Repeat exactly, and only, the lines below starting at the line that contains "Boyd, Maria |" and ending at the line that contains "Without Annette |", inclusive of both.

--- EXCERPTED DATA Enclosed Below ---

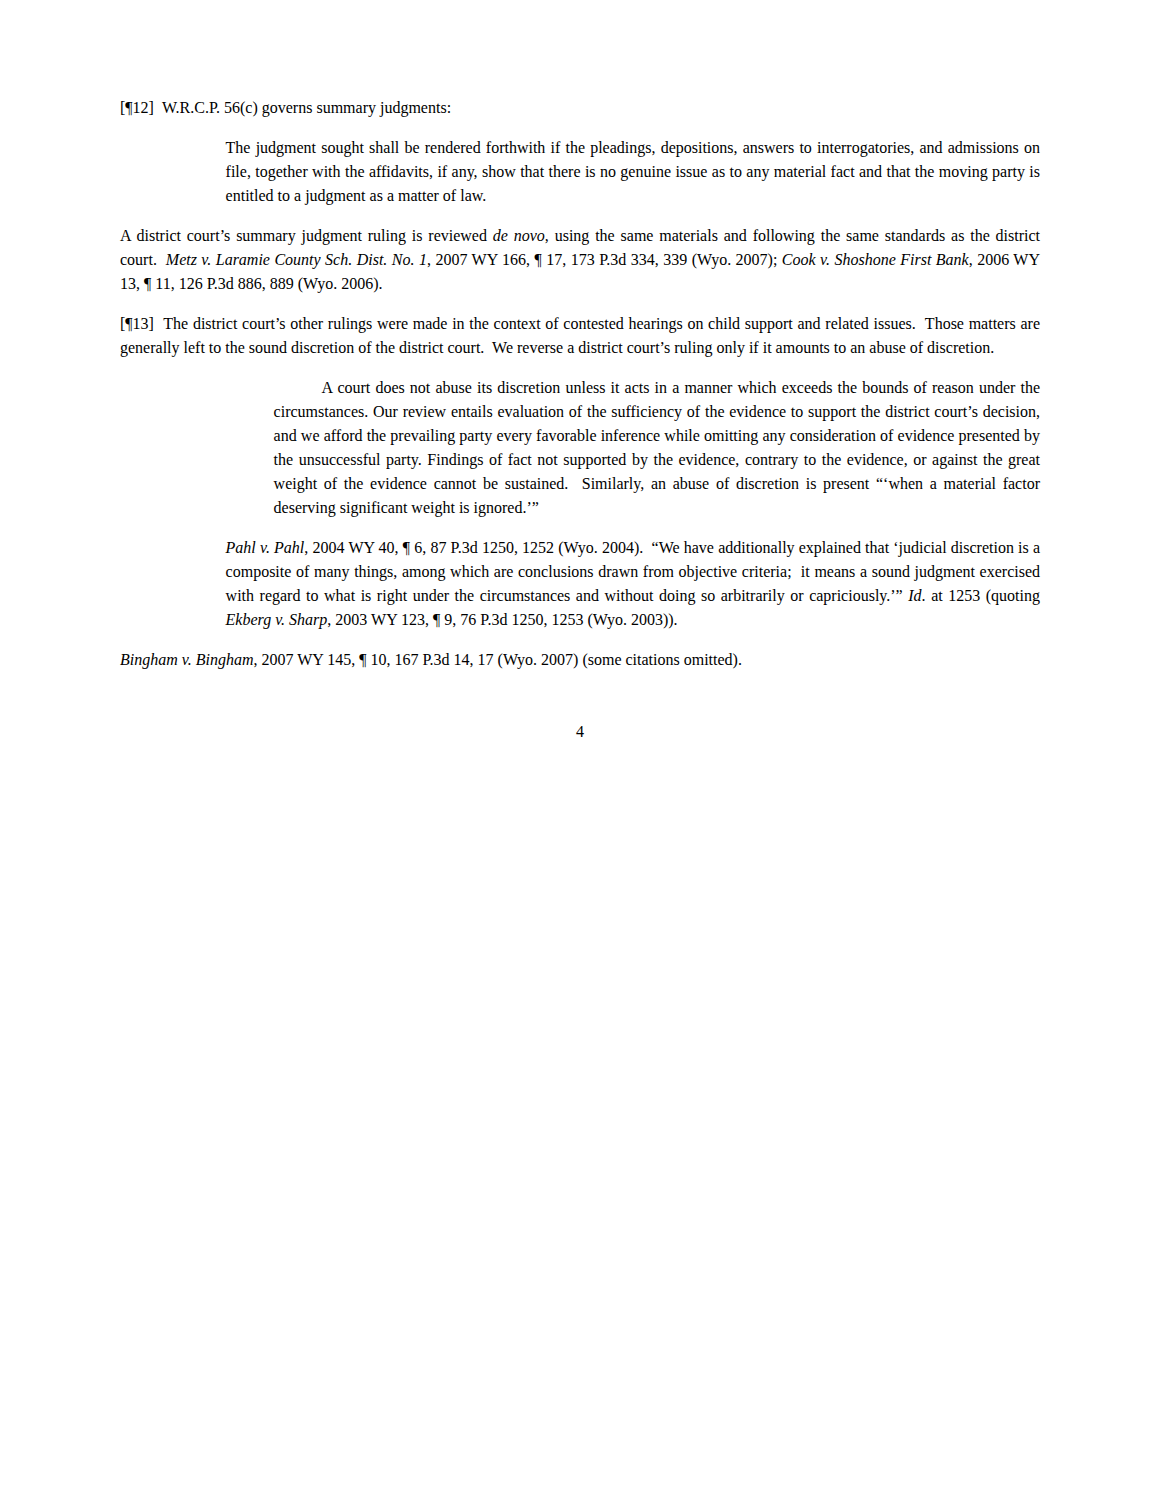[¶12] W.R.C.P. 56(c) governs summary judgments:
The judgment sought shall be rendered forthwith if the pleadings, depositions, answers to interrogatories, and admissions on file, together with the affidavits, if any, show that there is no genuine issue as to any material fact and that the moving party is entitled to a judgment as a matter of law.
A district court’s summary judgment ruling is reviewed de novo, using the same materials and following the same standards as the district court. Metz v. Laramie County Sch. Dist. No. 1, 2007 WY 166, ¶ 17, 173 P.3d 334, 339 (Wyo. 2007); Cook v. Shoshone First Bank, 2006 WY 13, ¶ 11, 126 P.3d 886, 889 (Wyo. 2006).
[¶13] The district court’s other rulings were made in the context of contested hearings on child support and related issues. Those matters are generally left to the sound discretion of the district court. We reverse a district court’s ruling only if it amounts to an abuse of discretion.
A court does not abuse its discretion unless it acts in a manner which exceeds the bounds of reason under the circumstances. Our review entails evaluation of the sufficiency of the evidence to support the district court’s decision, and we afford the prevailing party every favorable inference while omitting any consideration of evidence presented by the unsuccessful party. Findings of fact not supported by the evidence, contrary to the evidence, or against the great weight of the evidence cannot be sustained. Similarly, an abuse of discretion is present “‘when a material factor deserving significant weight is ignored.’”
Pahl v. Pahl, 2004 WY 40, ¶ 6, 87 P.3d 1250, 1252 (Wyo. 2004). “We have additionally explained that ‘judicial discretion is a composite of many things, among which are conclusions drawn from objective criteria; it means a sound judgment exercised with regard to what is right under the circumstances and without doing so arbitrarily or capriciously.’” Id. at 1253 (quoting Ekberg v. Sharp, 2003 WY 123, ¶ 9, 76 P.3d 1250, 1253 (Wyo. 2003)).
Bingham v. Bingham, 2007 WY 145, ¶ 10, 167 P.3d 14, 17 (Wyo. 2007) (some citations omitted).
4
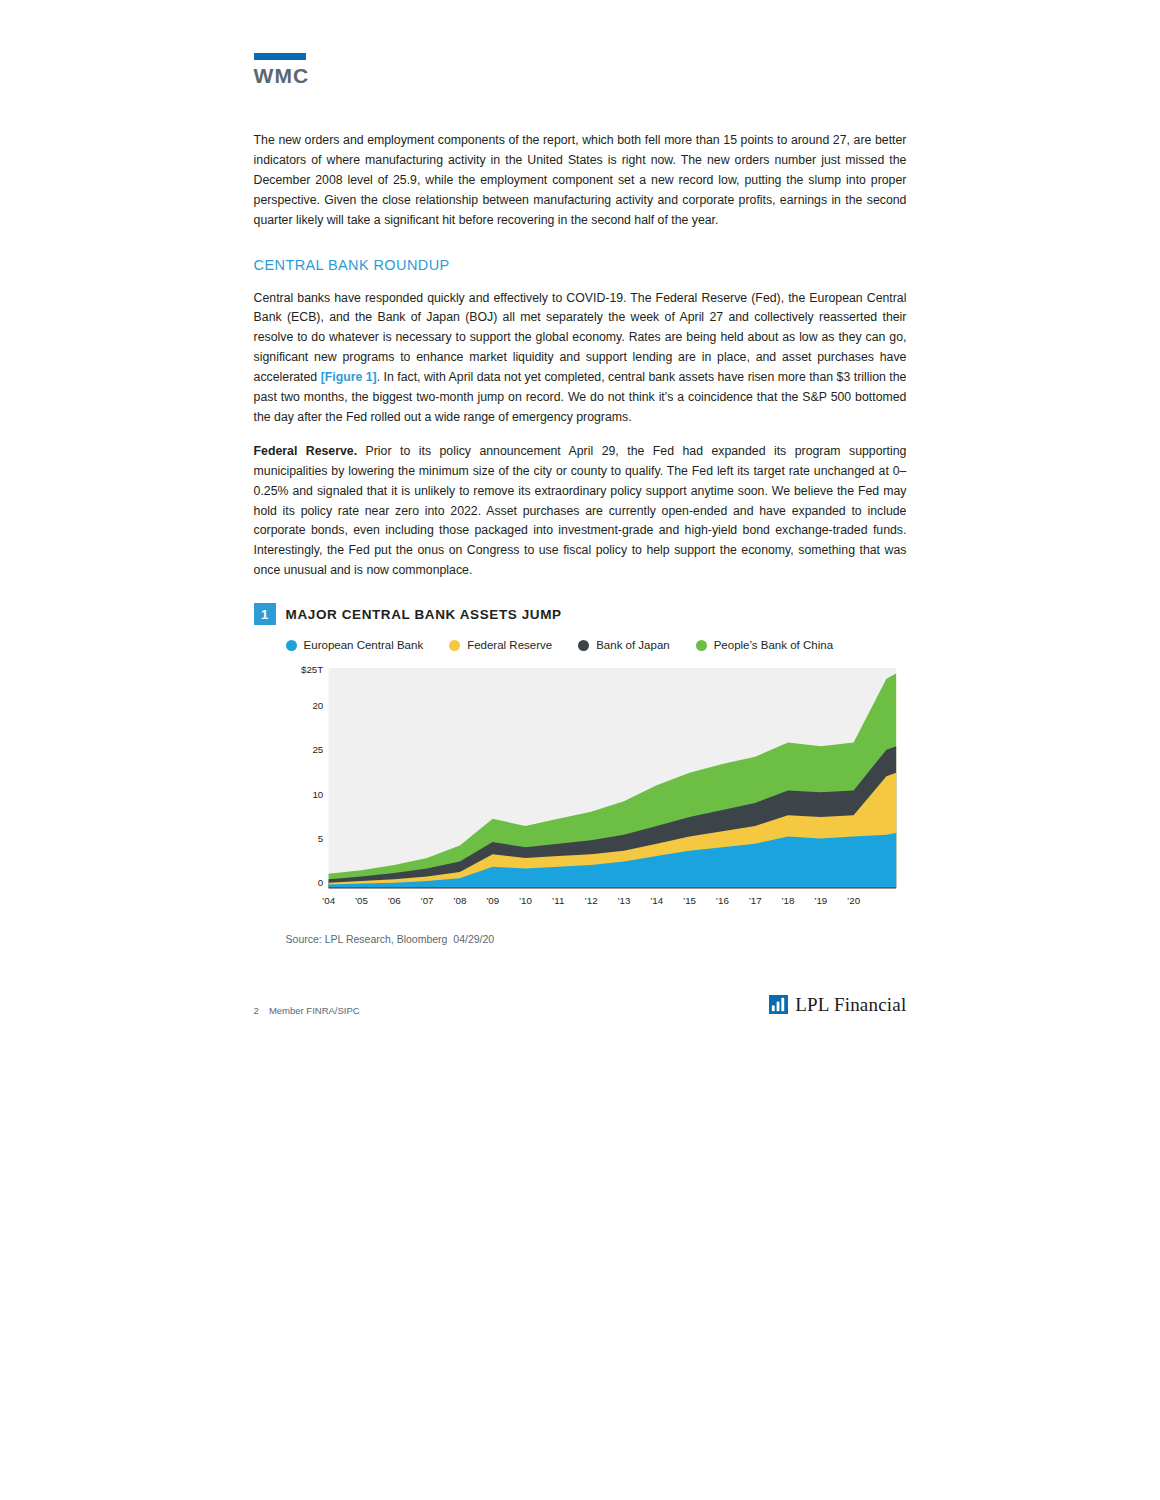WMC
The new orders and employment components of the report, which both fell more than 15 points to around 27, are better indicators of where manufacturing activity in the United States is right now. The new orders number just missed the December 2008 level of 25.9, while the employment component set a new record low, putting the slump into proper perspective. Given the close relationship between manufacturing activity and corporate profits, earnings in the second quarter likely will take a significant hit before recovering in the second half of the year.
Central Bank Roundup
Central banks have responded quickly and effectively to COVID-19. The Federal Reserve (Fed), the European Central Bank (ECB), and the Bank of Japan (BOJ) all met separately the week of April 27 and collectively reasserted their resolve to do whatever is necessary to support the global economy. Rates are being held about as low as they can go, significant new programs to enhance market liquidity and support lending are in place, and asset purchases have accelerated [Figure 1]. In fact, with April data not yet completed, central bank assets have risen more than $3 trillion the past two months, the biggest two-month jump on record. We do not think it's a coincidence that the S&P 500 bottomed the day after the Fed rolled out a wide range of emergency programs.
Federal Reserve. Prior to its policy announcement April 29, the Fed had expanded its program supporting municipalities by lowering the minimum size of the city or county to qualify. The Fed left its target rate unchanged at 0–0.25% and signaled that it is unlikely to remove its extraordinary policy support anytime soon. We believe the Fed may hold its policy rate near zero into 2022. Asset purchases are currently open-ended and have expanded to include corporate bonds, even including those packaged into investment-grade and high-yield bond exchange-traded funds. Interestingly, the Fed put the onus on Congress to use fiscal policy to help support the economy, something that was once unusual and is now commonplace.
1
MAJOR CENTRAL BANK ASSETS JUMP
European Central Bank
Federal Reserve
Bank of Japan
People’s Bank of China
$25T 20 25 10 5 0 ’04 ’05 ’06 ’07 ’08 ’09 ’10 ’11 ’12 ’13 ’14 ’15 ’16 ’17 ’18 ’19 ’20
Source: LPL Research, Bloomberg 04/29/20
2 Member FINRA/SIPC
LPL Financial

--- End of Enclosed EXCERPTED DATA ---
--- EXCERPTED DATA Enclosed Below ---

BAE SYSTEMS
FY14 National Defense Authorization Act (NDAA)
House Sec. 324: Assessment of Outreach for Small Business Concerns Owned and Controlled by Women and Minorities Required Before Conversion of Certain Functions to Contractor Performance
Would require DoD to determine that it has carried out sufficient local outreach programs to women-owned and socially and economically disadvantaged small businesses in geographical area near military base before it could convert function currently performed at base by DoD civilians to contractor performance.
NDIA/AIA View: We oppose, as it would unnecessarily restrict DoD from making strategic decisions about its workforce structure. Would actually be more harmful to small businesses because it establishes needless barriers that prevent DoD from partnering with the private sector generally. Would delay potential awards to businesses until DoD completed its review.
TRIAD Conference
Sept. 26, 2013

--- End of Enclosed EXCERPTED DATA ---
--- EXCERPTED DATA Enclosed Below ---

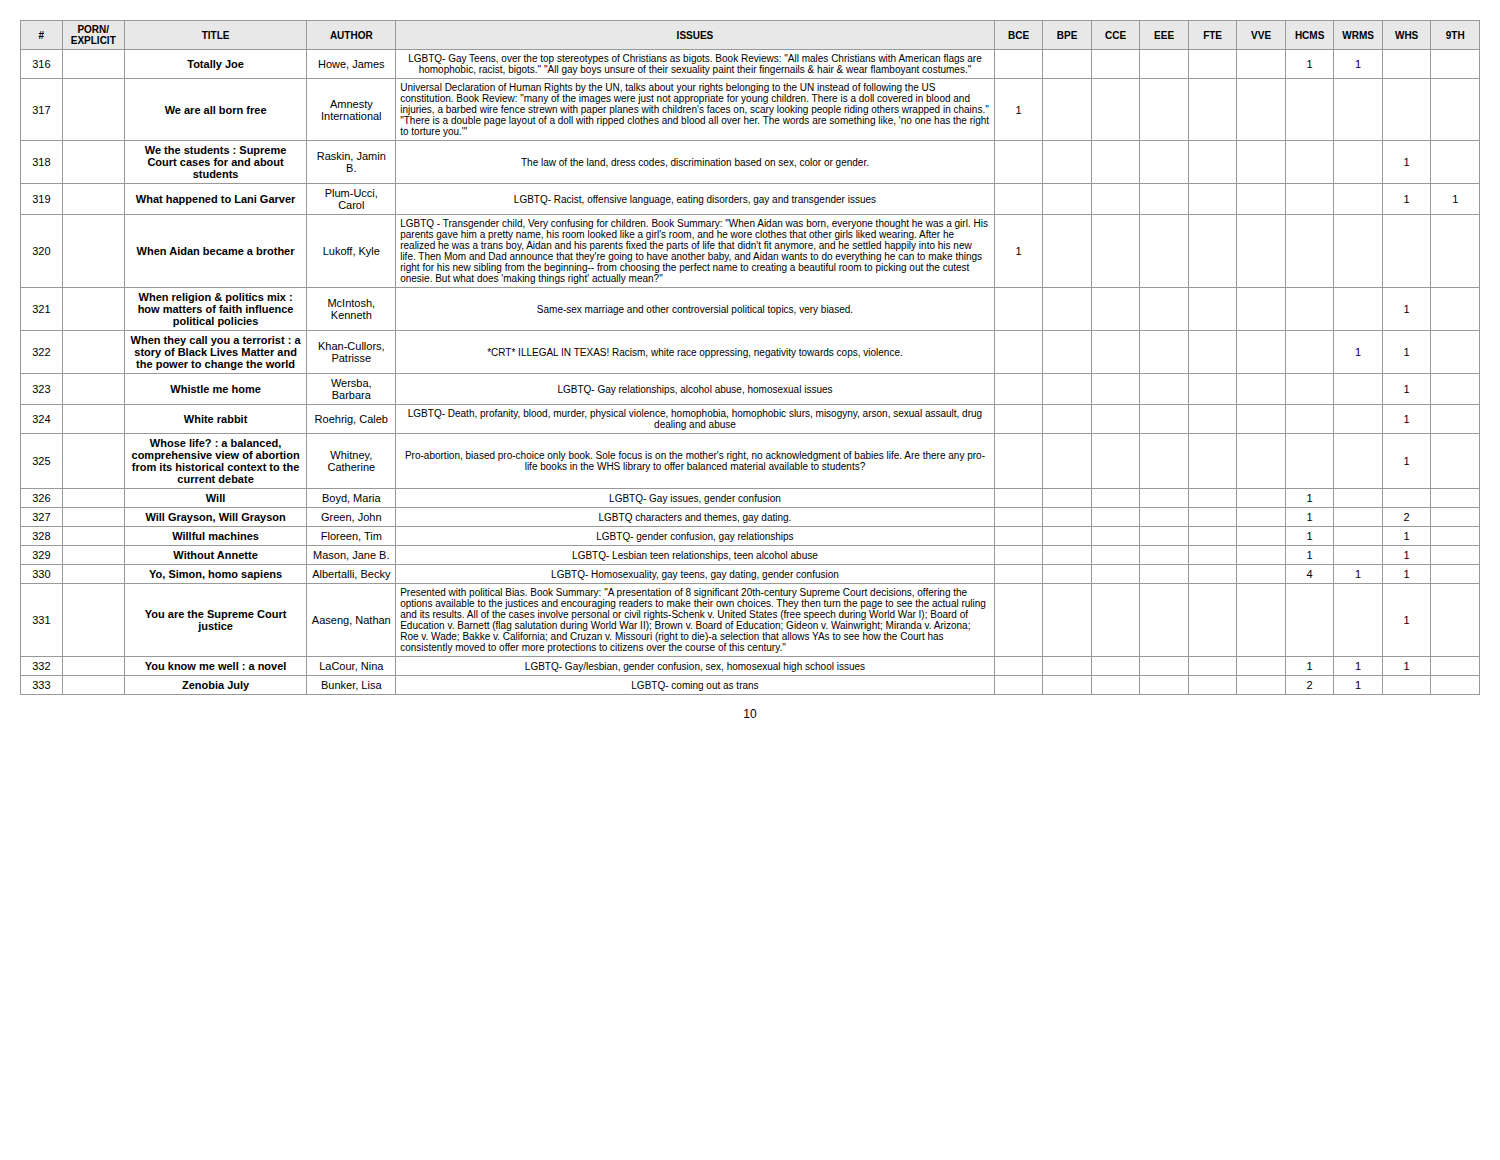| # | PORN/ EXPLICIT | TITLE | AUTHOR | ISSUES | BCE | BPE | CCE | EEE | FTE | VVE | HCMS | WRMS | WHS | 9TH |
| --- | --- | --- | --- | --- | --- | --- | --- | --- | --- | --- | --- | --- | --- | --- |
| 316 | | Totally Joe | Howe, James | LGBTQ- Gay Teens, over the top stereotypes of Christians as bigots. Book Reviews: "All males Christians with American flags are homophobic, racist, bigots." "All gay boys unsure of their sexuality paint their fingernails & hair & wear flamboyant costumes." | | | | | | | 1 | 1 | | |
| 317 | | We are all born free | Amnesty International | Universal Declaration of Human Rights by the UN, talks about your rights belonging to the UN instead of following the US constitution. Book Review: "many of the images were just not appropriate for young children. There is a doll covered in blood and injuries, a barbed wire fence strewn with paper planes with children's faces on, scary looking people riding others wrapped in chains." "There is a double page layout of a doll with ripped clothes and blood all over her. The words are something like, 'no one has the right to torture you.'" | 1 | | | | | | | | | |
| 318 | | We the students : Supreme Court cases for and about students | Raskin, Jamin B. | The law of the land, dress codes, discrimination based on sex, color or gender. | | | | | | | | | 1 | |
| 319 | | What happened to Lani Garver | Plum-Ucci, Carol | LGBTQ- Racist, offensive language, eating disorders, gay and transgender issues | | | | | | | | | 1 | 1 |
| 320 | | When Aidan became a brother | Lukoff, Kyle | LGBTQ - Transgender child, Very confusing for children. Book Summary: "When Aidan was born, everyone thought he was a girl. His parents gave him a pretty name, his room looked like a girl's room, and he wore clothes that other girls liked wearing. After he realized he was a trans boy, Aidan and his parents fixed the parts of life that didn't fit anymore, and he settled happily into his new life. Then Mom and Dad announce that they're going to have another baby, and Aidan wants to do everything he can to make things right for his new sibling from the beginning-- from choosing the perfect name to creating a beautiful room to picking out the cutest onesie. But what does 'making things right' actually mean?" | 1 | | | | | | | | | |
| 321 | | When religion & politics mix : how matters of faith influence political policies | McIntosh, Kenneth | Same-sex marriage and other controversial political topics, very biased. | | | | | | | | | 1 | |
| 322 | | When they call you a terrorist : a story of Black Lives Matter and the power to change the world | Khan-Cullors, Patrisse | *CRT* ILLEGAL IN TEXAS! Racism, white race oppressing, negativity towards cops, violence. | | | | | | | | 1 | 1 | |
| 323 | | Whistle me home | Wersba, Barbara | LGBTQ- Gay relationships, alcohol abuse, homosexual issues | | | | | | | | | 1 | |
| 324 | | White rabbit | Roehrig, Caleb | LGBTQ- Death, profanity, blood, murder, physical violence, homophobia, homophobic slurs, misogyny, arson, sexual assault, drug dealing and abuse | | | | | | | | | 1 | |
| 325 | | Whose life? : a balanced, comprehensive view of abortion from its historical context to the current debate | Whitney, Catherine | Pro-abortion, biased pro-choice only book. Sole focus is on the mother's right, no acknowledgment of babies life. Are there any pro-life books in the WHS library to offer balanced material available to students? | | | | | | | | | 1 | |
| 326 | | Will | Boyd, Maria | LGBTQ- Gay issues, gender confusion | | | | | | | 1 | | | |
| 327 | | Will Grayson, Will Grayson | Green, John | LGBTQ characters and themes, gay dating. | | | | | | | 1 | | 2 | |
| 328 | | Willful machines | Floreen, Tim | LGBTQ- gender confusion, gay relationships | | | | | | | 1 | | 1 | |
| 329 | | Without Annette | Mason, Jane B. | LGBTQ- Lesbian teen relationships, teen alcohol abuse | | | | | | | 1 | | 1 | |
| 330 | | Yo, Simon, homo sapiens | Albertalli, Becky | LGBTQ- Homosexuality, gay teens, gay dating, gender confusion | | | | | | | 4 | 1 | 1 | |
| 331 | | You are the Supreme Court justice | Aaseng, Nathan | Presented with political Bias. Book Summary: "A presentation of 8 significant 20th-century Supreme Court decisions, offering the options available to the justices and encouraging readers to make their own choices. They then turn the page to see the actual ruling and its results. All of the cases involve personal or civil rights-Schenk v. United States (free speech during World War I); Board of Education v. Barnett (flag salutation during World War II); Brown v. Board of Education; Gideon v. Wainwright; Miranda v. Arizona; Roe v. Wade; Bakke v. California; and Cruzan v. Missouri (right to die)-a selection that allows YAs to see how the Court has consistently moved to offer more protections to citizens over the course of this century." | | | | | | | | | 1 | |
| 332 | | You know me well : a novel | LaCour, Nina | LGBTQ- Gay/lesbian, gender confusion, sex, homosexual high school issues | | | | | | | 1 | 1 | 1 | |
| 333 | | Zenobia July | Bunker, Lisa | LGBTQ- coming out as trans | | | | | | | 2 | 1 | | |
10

--- End of Enclosed EXCERPTED DATA ---

**SOLUTION TO THIS TASK**
| 326 | | Will | Boyd, Maria | LGBTQ- Gay issues, gender confusion | | | | | | | 1 | | | |
| 327 | | Will Grayson, Will Grayson | Green, John | LGBTQ characters and themes, gay dating. | | | | | | | 1 | | 2 | |
| 328 | | Willful machines | Floreen, Tim | LGBTQ- gender confusion, gay relationships | | | | | | | 1 | | 1 | |
| 329 | | Without Annette | Mason, Jane B. | LGBTQ- Lesbian teen relationships, teen alcohol abuse | | | | | | | 1 | | 1 | |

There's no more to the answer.